|Quote displayed in the Legacy exhibition at the Nobel Museum, Stockholm|
I'm certainly no physicist. I do however enjoy the subject. I find it inspiring to read about the history of the discipline.
The physicist turned philosopher of science Thomas Kuhn has long been my guide in making sense of the twists and turns of the natural sciences. He described the way in which one paradigm (for example Einsteinian physics) replaces another (Newtonian physics) in the march of progress. However, he argued that the new paradigm is always able to incorporate the functionality of the old.
This is why in an age when the errors of Newtonian physics are well known, and when relativity and quantum mechanics describe the (current) truth of our world, many engineers can still use Newton's concepts to build engines, bridges and buildings. Newtonianism is flawed as a truth, but for simpler practical applications still works.
Newtonianism can be described as a kind of faux-truth within a bigger truth. At a fundamental level it is incorrect and therefore cannot describe everything within the larger truth, however this does not prevent it from usefully describing limited parts of the whole.
I view the relationship between traditional workplace methods and the control-chaos-values approach that I am active in promoting, in the same way.
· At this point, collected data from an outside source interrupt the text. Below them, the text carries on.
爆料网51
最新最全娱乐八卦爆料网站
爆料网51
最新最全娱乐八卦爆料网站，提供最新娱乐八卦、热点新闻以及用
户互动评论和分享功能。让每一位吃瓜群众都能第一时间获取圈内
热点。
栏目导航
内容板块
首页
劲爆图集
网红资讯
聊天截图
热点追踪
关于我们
Traditional approaches (let’s call them scientific-systemic) are very practical. They’re useful for efficiency, reliability and stability. However we should (like any discipline) be ever-striving for a more complete truth (in this case about the workplace), and I believe that scientific-systemic can only usefully describe a limited part of the full picture.
I am firmly of the belief that the full truth of organisations is greater than scientific-systemic alone. In the same way that Einstein described concepts such as space-time, which were incompatible with Newton’s theories (and which allow us to understand the further reaches of the cosmos - as well as to implement GPS technology!), so too do the workplace concepts of chaos and values allow us to achieve more than we are able to with scientific-systemic.
It has been more than one hundred years since Einstein described both general and special relativity, and it is ninety years since 1925, that annus mirabilis of quantum mechanics. However engineers today still use Newton to create useful and necessary applications for us all. The difference is that in seeing the bigger Einsteinian picture, we are able to do so much more, to innovate and to make great progress towards the future.
This is why I believe we should not fear a new workplace approach that introduces ideas of chaos and values. It won’t destroy all the progress made under the old way of doing things. It will only add to it.